Tariq Hinds 6 – couple of nice bursts forward, but he’s nowhere near as dynamic as, say, Kyle Walker-Peters. At this point, that’s probably a harsh comparison, as we were spoilt with KWP!
TJ Eyoma 6 – a laergely solid performance with a few blips.
Jonathan Dinzeyi 7 – made a lot of impressive recovery challenges and interceptions.
Jaden Brown 5 – struggled a bit and seemed to be targeted by Reading. Brown is an England player and is someone who I know people rave about — I seem to always catch his less impressive days.
Oliver Skipp 7 – Skipp is a great young player and whilst he didn’t quite find his passing range, he had a decent debut and I am excited to see more of him.
George Marsh 7 – tenacious as ever, Marsh never shirks a challenge and is happy to take the ball in tight areas to get a teammate out of trouble.
Jack Roles 7 – Roles has a tough ask, because he’s often picking the ball up on the half-turn with teammates screaming at him for the ball from both sides of the pitch. Unlike some of of his teammates, who were giving him a bit of grief, I felt he generally made good decisions and used the ball well. I would say that I would want him to take on his shots earlier — he could do with watching someone like Sigurdsson, who is the master of the early shot.
Reo Griffiths 8 – a real threat; his pace and physicality cannot be denied, but his technical ability was impressive too. I really like the look of this kid! Think Michail Antonio.
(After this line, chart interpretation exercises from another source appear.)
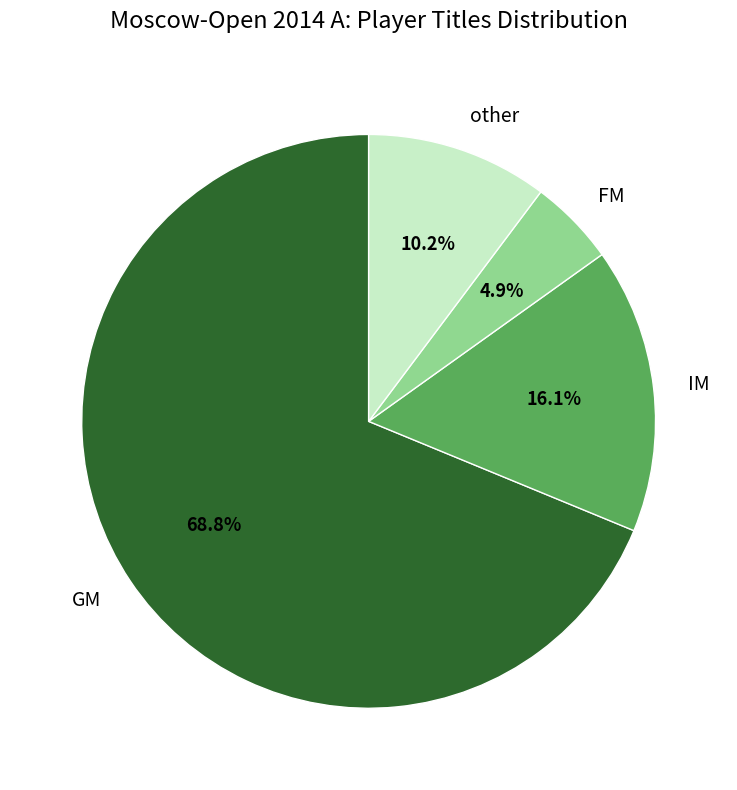

What is the ratio of the value at IM to the value at other?

1.6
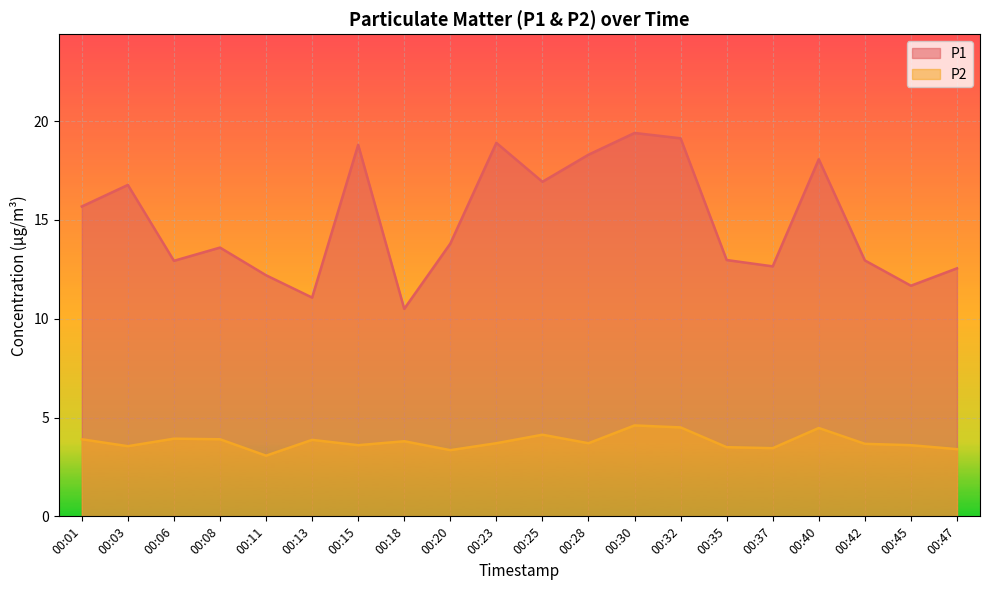

Rank the series by their maximum value, from highest to lowest.

P1, P2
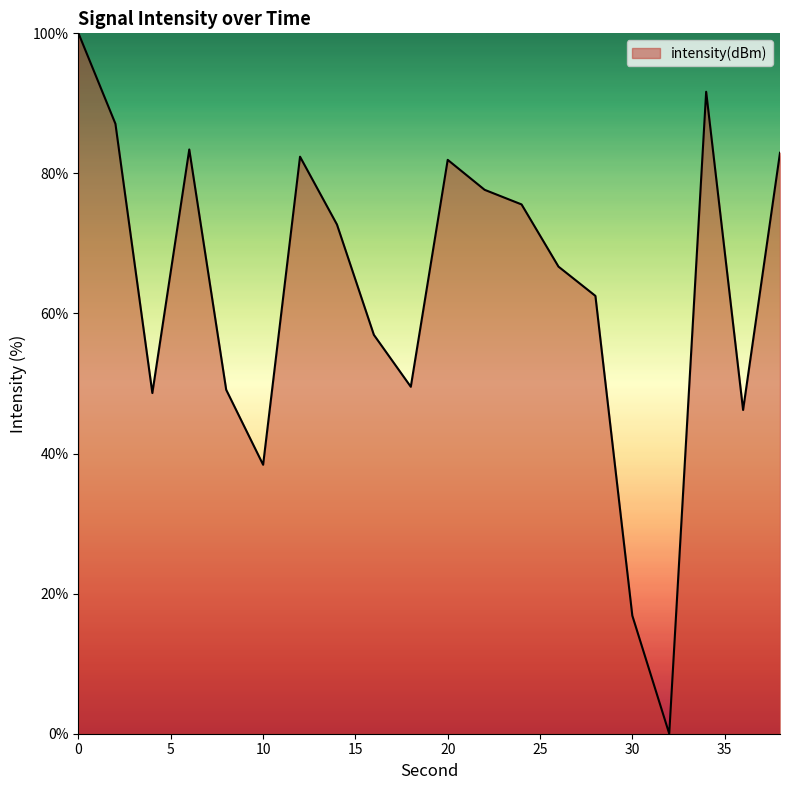

What is the difference between the maximum and minimum values?

100.0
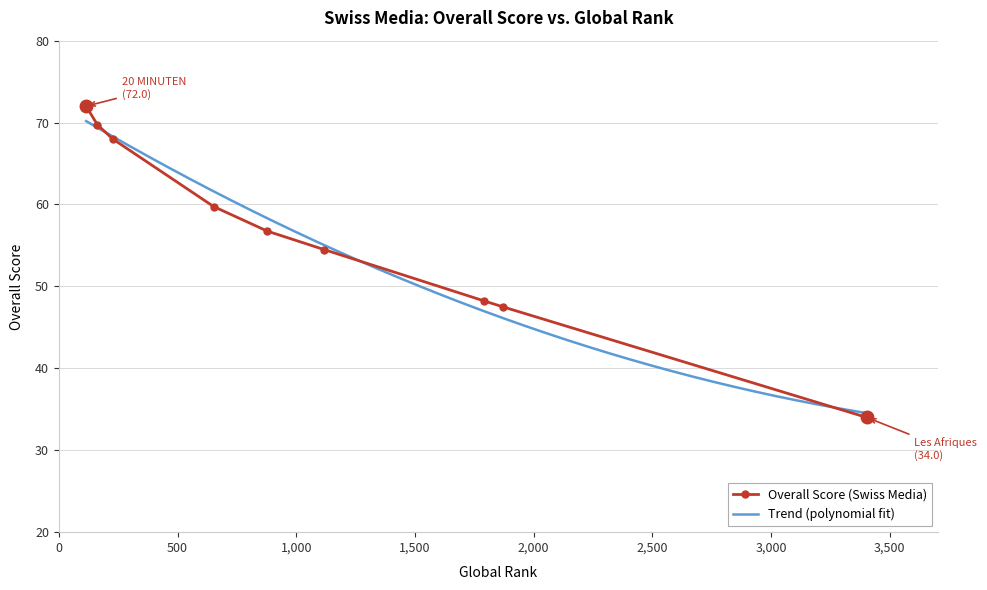

What is the lowest value of the Overall Score (Swiss Media) series?

34.0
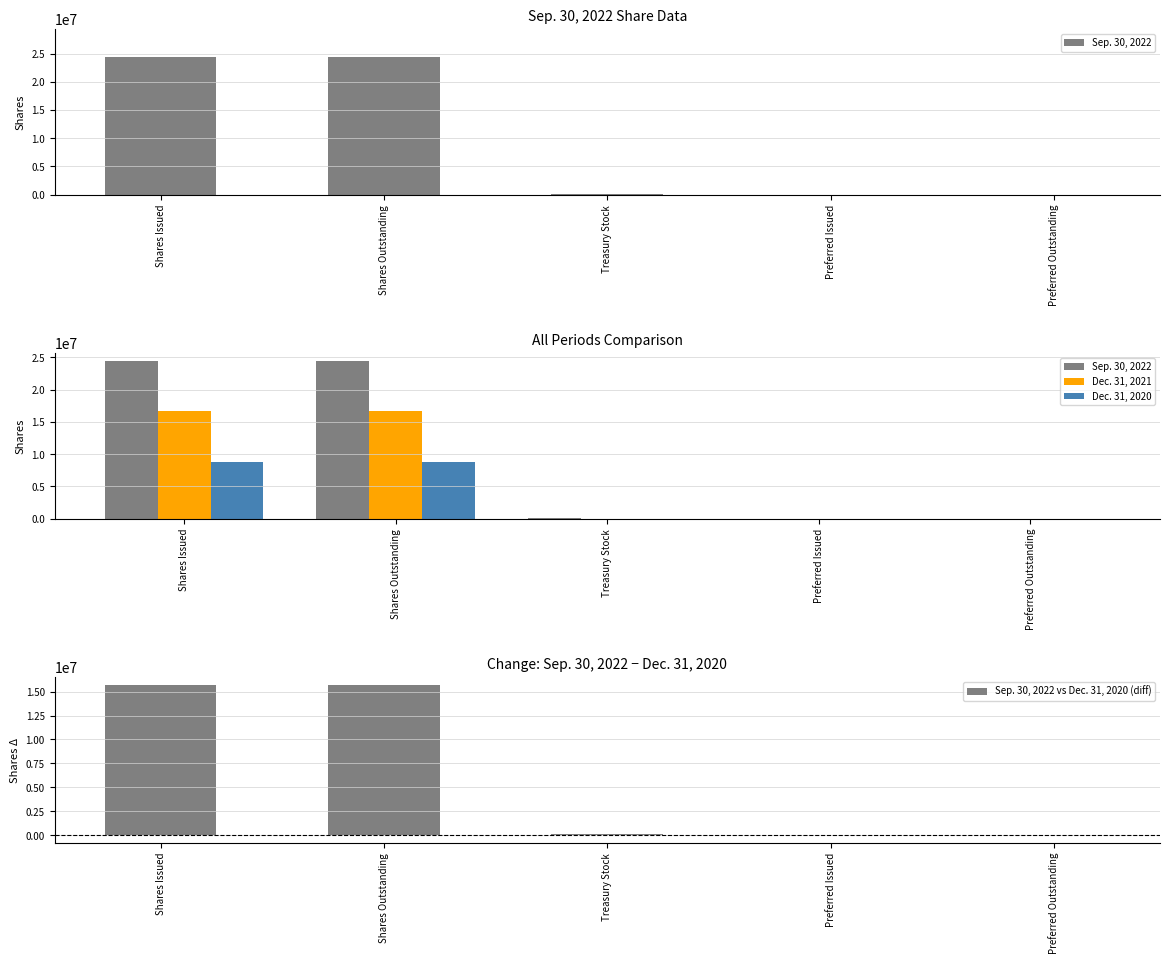

At which category is the sum across all series the highest?

Shares Issued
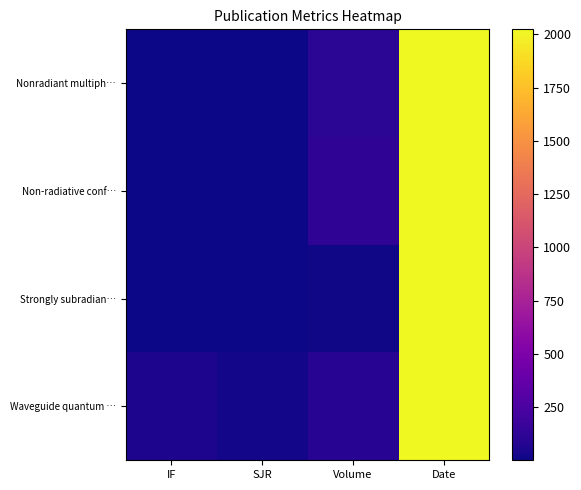

Reading left to right, what are all the values shown in this chart?

Waveguide quantum …: IF=50.5	SJR=20.3	Volume=95.0	Date=2023.0
Non-radiative conf…: IF=4.0	SJR=1.0	Volume=124.0	Date=2024.0
Strongly subradian…: IF=7.9	SJR=2.1	Volume=13.0	Date=2024.0
Waveguide quantum …: IF=50.5	SJR=20.3	Volume=95.0	Date=2023.0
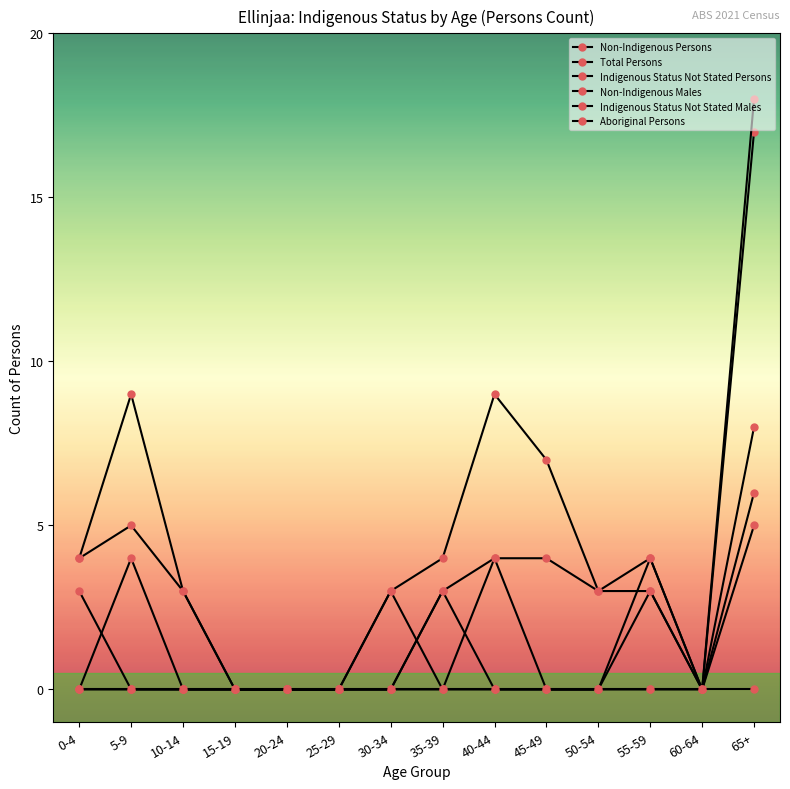

Is this an area chart (filled region under the line)?

No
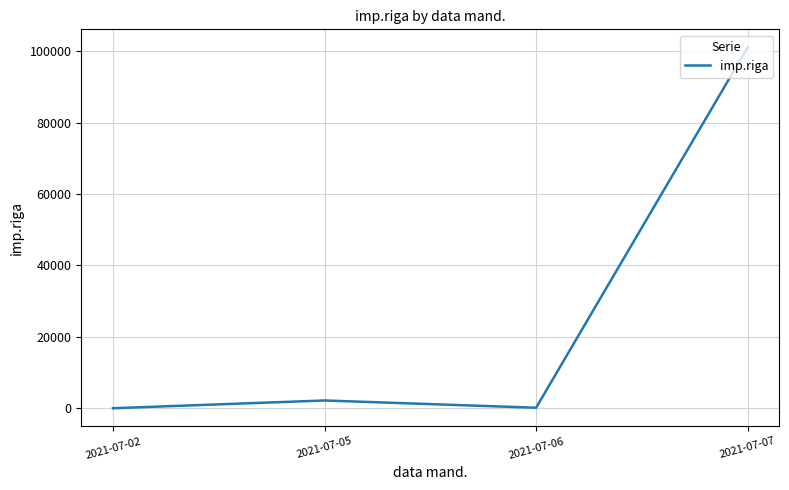

True or false: the data shows 5.7 at 2021-07-02.

True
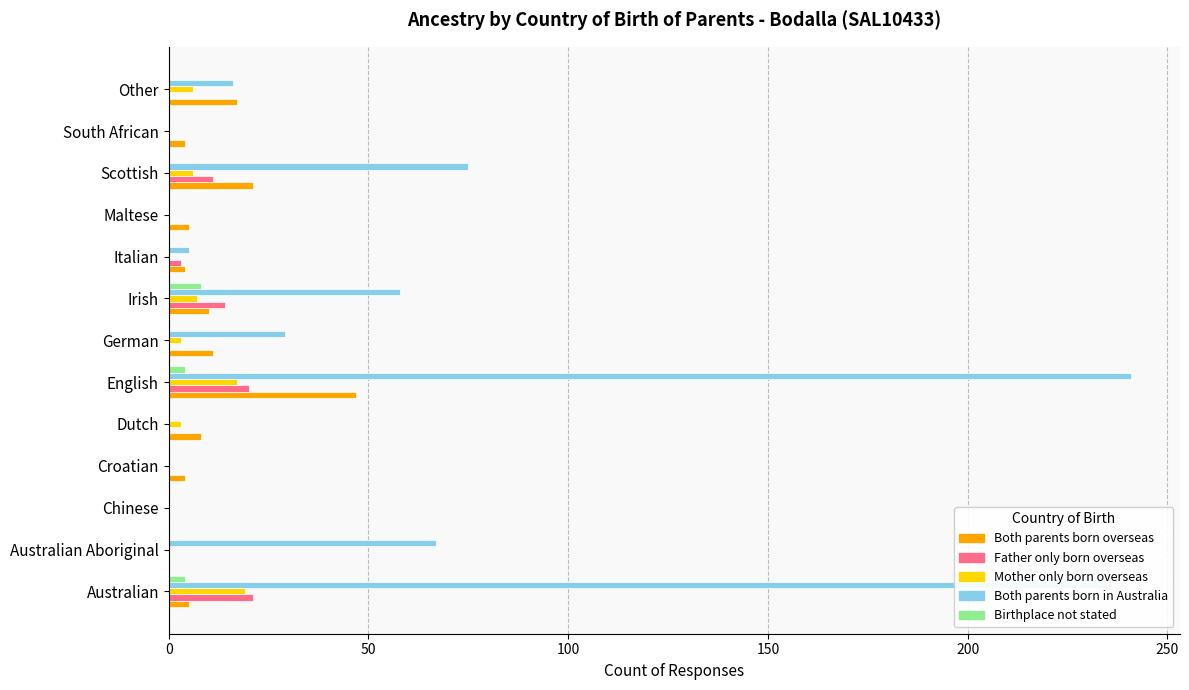

Which category has the highest value in the Both parents born overseas series?

English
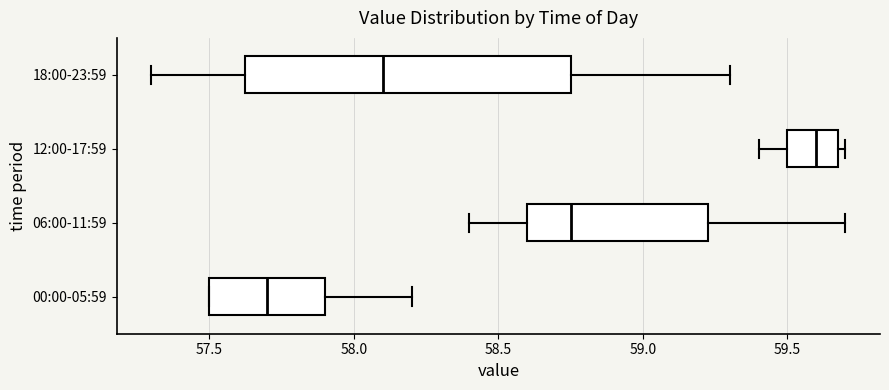

Which box's median line is the furthest to the left?

00:00-05:59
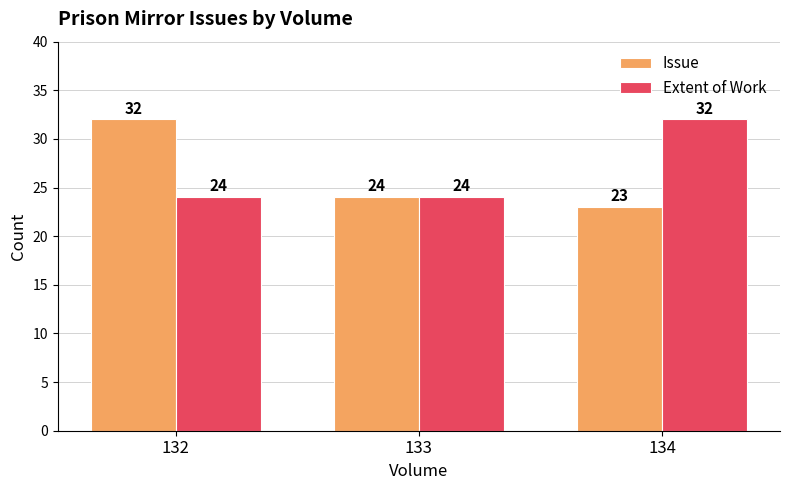

What is the difference between the maximum and minimum values in the Extent of Work series?

8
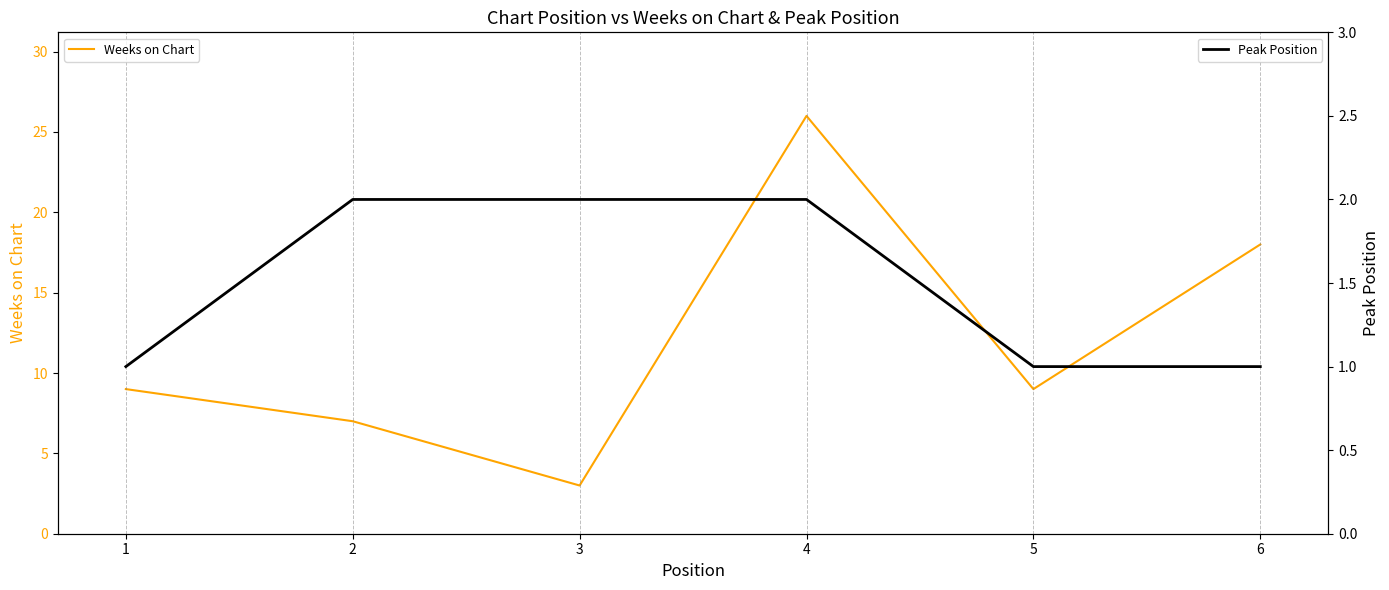

Rank the categories by Weeks on Chart value from lowest to highest.

3, 2, 1, 5, 6, 4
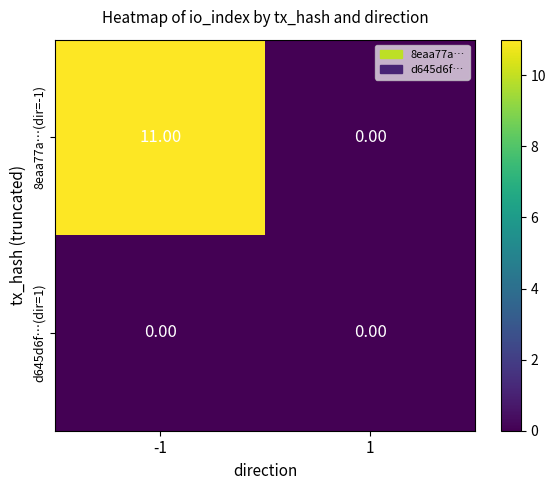

What is the difference between the maximum and minimum values in the 8eaa77a…(dir=-1) series?

11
Aramide Oteh 7 – a big presence for Spurs who didn’t give the Reading defence any peace. He sometimes lacked finesse in the final third, but he tries his heart out.
Keanan Bennetts 6 – some really good set pieces, but a bit disappointing in open play; he needs to learn when to release the ball.
Tashan Oakley-Boothe – a fairly quiet cameo in midfield.
Pablo Gonzalez-Velasco – was unlucky not to win a penalty, and showed decent acceleration. Keen to see more!
Dylan Duncan – didn’t see too much of the ball in his short spell on the pitch.
Two more pieces of news! Firstly, Nya Kirby is seemingly about to join Crystal Palace, and it seems that we are in turn looking at their striker, Francis Baptiste
And finally, on Wednesday we play our first UEFA Youth League match against Monaco at Hotspur Way. The team selection will be interesting — the full squad is here. It is an Under-19 tournament with three overage players allowed.